The 7½-minute interview with Fox, whose shaking at one point dislodged the microphone clipped to his jacket lapel, aired in two segments taped Thursday afternoon on the “Evening News” set.

Fox drew some conservative criticism after an ad began running in Missouri during the World Series. It showed Fox visibly shaking while urging fans to vote yes for stem-cell research and Democratic Senate challenger Claire McCaskill — and no to the Republican incumbent Jim Talent.

“They say all politics is local, but it’s not always the case,” Fox says in the 30-second spot. “What you do in Missouri matters to millions of Americans — Americans like me.”

Fox, who supports research on embryonic stem cells for a potential cure for Parkinson’s, also has lent his celebrity to Democrats Rep. Benjamin L. Cardin, running for the Senate in Maryland, and Wisconsin Gov. Jim Doyle, who is seeking re-election. Both politicians also back stem-cell research.

The ads triggered a backlash, with radio commentator Limbaugh claiming during his broadcast that Fox was “either off his medication or acting.” Limbaugh called Fox “really shameless” in his effort to stir up sympathy. Limbaugh apologized later in the broadcast.

Fox told Couric that he did the ads only to advance his cause, and that he doesn’t care about politics.  

“Disease is a nonpartisan problem that requires a bipartisan solution,” he said.

“Would you support a Republican candidate?” Couric asked.

“I have,” Fox replied. “I’ve campaigned for Arlen Specter,” describing the Republican senator from Pennsylvania as a “fantastic champion of stem-cell research.”

“We have a right if there’s answers out there, to pursue those answers with the full support of our politicians,” he said.

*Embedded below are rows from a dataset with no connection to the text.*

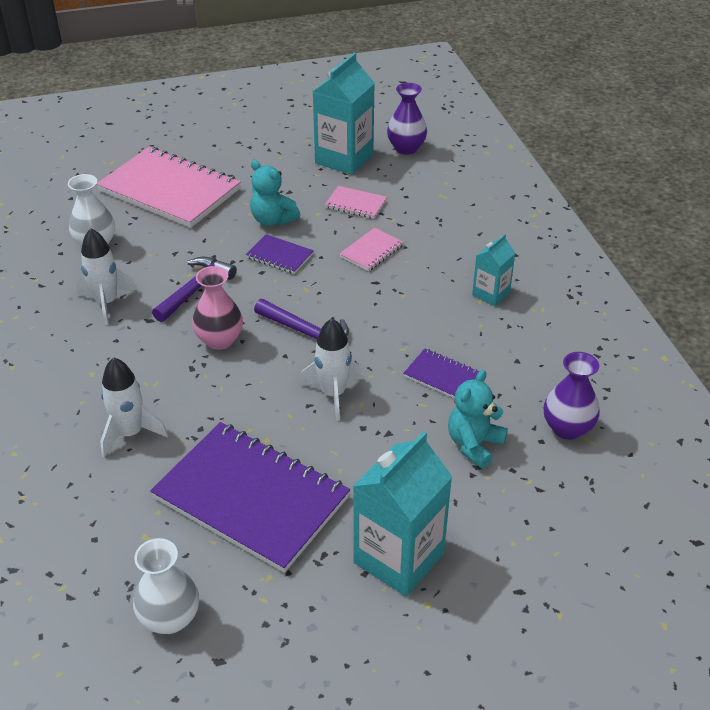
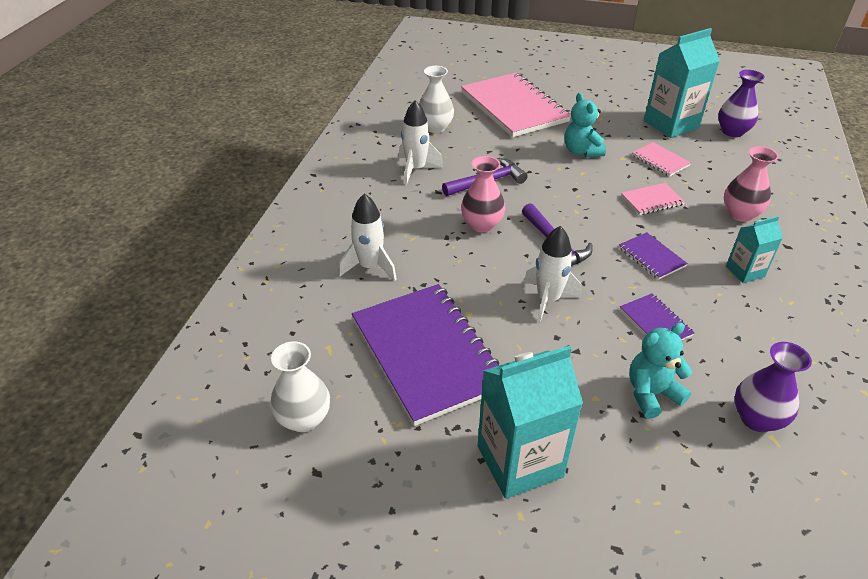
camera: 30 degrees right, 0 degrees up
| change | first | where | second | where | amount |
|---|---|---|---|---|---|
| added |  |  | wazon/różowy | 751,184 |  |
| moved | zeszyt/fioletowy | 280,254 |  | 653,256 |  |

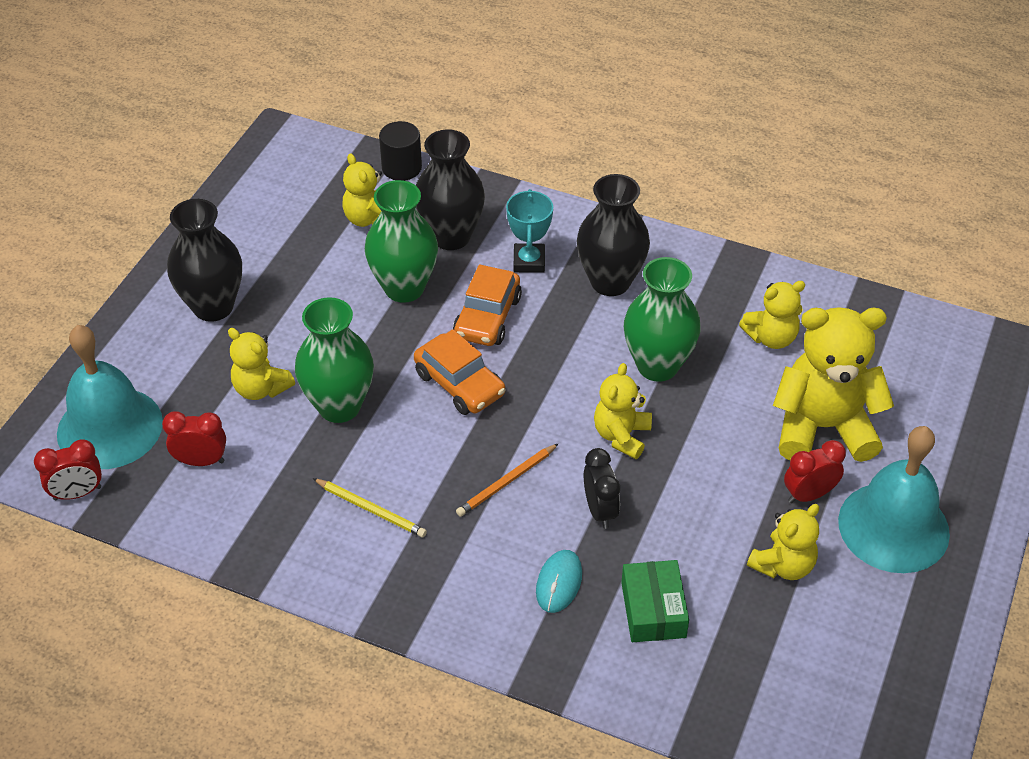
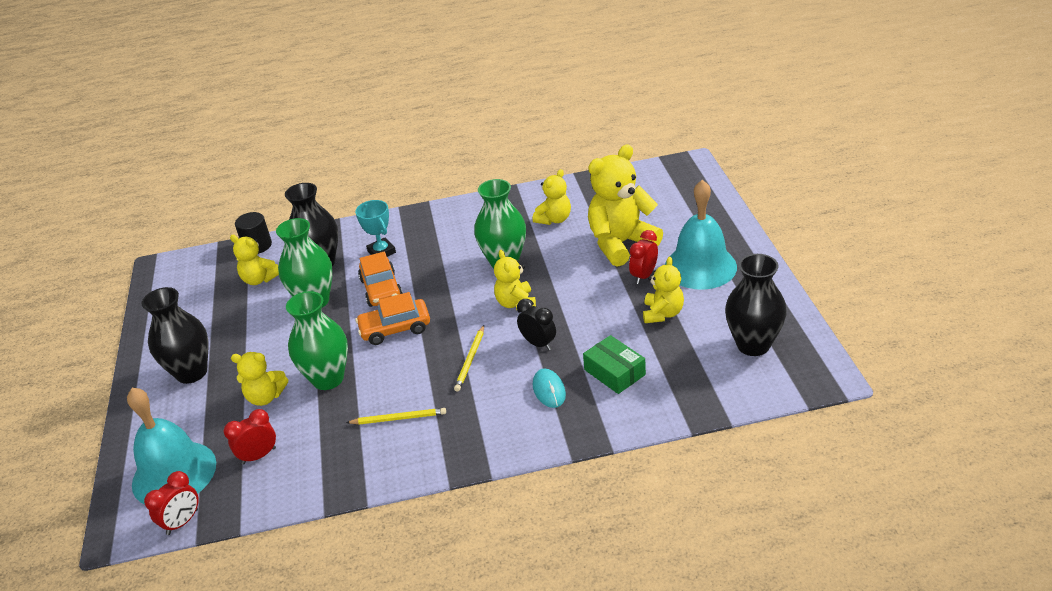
camera: 30 degrees left, 10 degrees down
| change | first | where | second | where | amount |
|---|---|---|---|---|---|
| moved | wazon/czarny | 613,235 |  | 756,305 |  |
| recoloured | ołówek/pomarańczowy | 507,480 | ołówek/żółty | 469,358 |  |
| turned | samochód/pomarańczowy | 459,372 |  | 393,318 | 150 degrees clockwise |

Fox, 45, who starred on TV’s “Family Ties” and “Spin City” as well as the “Back to the Future” films, was diagnosed with Parkinson’s in 1991 and revealed his condition publicly in 1998. In 2000, he quit full-time acting because of his symptoms and founded the Michael J. Fox Foundation for Parkinson’s Research, which has raised millions of dollars.

At the conclusion of the first segment of the interview, Couric told viewers that her father has Parkinson’s and that she has made contributions for research to Fox’s foundation.